# [Requirements]
Reproduce the records from the start through the line containing "common name: Glaucous willow", replacing "scientific name" with "binomial name" and leaving everything else unchanged.

# [Materials provided]

- - -

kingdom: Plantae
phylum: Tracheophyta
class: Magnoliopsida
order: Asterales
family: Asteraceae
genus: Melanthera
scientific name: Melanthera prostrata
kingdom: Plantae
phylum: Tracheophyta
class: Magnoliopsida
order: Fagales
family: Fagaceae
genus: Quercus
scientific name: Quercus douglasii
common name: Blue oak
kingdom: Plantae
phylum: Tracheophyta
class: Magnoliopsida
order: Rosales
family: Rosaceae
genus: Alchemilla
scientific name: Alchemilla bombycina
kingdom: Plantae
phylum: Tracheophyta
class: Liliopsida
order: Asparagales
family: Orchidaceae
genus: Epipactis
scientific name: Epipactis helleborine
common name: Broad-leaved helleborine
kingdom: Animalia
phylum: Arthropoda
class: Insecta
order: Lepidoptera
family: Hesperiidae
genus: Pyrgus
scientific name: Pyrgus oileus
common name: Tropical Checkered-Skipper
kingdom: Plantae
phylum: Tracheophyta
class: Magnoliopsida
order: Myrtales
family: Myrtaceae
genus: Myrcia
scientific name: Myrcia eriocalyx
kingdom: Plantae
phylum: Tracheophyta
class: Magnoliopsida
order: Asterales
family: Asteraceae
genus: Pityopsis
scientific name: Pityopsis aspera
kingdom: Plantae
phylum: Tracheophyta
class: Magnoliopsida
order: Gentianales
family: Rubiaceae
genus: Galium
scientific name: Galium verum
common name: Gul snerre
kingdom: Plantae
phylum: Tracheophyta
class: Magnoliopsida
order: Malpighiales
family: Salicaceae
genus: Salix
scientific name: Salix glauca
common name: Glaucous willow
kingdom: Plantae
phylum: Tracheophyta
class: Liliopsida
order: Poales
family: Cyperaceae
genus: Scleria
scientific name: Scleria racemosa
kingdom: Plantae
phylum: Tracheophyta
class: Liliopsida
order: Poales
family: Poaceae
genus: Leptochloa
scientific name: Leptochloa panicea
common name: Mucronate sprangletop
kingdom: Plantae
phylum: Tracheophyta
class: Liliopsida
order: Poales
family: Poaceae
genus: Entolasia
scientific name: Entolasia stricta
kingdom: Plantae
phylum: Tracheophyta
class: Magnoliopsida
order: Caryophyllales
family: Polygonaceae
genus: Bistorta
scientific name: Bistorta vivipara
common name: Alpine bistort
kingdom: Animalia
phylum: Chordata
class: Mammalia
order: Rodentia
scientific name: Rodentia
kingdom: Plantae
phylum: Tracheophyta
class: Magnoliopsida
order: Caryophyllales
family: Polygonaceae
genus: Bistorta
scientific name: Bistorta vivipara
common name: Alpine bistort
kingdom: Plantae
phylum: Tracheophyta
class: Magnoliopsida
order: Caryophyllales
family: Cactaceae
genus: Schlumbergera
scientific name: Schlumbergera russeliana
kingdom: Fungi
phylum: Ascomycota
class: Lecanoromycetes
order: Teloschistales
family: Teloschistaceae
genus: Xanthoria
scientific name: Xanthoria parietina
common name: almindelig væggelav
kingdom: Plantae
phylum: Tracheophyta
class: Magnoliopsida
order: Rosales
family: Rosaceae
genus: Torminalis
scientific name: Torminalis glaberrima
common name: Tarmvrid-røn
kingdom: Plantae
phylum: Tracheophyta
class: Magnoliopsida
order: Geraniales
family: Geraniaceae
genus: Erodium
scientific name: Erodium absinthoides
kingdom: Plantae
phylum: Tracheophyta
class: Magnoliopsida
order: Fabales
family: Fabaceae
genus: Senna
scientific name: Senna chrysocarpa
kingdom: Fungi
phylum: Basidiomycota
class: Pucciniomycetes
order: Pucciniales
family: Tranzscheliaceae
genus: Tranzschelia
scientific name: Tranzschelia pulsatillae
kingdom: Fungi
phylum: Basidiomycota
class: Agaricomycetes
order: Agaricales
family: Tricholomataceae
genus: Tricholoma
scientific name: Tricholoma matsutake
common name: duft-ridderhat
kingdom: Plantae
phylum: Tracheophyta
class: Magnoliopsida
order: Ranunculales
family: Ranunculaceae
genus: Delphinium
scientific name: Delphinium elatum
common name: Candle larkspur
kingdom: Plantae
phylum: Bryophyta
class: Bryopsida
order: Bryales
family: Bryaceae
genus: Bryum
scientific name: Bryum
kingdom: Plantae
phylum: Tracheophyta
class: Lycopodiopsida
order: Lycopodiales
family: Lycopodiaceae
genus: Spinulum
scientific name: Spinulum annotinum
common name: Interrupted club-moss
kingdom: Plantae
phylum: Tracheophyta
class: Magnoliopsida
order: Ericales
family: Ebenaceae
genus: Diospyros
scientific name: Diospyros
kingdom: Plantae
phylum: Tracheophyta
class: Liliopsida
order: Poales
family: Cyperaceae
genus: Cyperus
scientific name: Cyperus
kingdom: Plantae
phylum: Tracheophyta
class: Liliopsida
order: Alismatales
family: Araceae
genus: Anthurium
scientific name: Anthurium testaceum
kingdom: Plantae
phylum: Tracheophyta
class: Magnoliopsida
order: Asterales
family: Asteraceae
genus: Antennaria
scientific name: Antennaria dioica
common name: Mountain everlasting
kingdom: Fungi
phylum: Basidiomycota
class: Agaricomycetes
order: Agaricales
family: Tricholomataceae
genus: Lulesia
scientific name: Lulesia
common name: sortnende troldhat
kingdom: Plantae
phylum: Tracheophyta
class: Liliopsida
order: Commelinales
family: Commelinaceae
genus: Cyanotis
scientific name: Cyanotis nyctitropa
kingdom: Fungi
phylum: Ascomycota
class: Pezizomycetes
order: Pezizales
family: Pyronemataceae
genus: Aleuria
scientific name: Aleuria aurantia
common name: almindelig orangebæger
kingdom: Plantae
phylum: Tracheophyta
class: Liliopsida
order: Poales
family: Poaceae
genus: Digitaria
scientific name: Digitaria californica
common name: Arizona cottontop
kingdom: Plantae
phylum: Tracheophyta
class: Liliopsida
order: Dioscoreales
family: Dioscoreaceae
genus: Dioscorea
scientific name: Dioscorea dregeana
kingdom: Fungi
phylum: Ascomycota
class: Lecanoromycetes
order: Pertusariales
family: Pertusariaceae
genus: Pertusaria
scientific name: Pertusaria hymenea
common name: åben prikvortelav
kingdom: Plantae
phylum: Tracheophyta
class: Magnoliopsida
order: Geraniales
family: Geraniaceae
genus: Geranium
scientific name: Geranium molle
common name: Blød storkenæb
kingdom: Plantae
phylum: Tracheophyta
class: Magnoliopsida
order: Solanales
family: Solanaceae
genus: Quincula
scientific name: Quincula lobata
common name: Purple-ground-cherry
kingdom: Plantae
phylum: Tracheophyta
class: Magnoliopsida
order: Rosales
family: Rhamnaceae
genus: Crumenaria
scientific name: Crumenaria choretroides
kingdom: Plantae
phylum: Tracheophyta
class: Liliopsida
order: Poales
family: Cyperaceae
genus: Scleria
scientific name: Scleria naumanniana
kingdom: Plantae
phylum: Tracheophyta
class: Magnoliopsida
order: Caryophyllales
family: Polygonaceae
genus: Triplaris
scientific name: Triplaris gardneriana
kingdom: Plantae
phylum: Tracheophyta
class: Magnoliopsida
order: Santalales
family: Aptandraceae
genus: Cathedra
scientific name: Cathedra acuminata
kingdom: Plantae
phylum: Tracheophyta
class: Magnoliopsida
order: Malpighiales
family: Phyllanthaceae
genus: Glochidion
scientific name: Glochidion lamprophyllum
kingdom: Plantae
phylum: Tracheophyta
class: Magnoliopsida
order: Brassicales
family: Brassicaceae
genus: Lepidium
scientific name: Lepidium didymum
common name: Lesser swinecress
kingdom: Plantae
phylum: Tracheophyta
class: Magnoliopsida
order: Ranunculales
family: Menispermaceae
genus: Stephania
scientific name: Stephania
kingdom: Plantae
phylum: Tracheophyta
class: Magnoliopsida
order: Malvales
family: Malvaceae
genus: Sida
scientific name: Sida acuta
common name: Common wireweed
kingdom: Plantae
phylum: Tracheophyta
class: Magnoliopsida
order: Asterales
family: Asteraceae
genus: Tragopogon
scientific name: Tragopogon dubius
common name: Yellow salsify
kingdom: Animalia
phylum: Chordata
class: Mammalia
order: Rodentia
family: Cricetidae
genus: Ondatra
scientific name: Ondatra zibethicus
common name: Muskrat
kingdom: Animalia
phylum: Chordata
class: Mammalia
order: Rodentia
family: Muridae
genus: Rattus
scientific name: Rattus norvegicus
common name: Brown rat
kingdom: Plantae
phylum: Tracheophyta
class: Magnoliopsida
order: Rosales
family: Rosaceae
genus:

- - -

# [Solution]
kingdom: Plantae
phylum: Tracheophyta
class: Magnoliopsida
order: Asterales
family: Asteraceae
genus: Melanthera
binomial name: Melanthera prostrata
kingdom: Plantae
phylum: Tracheophyta
class: Magnoliopsida
order: Fagales
family: Fagaceae
genus: Quercus
binomial name: Quercus douglasii
common name: Blue oak
kingdom: Plantae
phylum: Tracheophyta
class: Magnoliopsida
order: Rosales
family: Rosaceae
genus: Alchemilla
binomial name: Alchemilla bombycina
kingdom: Plantae
phylum: Tracheophyta
class: Liliopsida
order: Asparagales
family: Orchidaceae
genus: Epipactis
binomial name: Epipactis helleborine
common name: Broad-leaved helleborine
kingdom: Animalia
phylum: Arthropoda
class: Insecta
order: Lepidoptera
family: Hesperiidae
genus: Pyrgus
binomial name: Pyrgus oileus
common name: Tropical Checkered-Skipper
kingdom: Plantae
phylum: Tracheophyta
class: Magnoliopsida
order: Myrtales
family: Myrtaceae
genus: Myrcia
binomial name: Myrcia eriocalyx
kingdom: Plantae
phylum: Tracheophyta
class: Magnoliopsida
order: Asterales
family: Asteraceae
genus: Pityopsis
binomial name: Pityopsis aspera
kingdom: Plantae
phylum: Tracheophyta
class: Magnoliopsida
order: Gentianales
family: Rubiaceae
genus: Galium
binomial name: Galium verum
common name: Gul snerre
kingdom: Plantae
phylum: Tracheophyta
class: Magnoliopsida
order: Malpighiales
family: Salicaceae
genus: Salix
binomial name: Salix glauca
common name: Glaucous willow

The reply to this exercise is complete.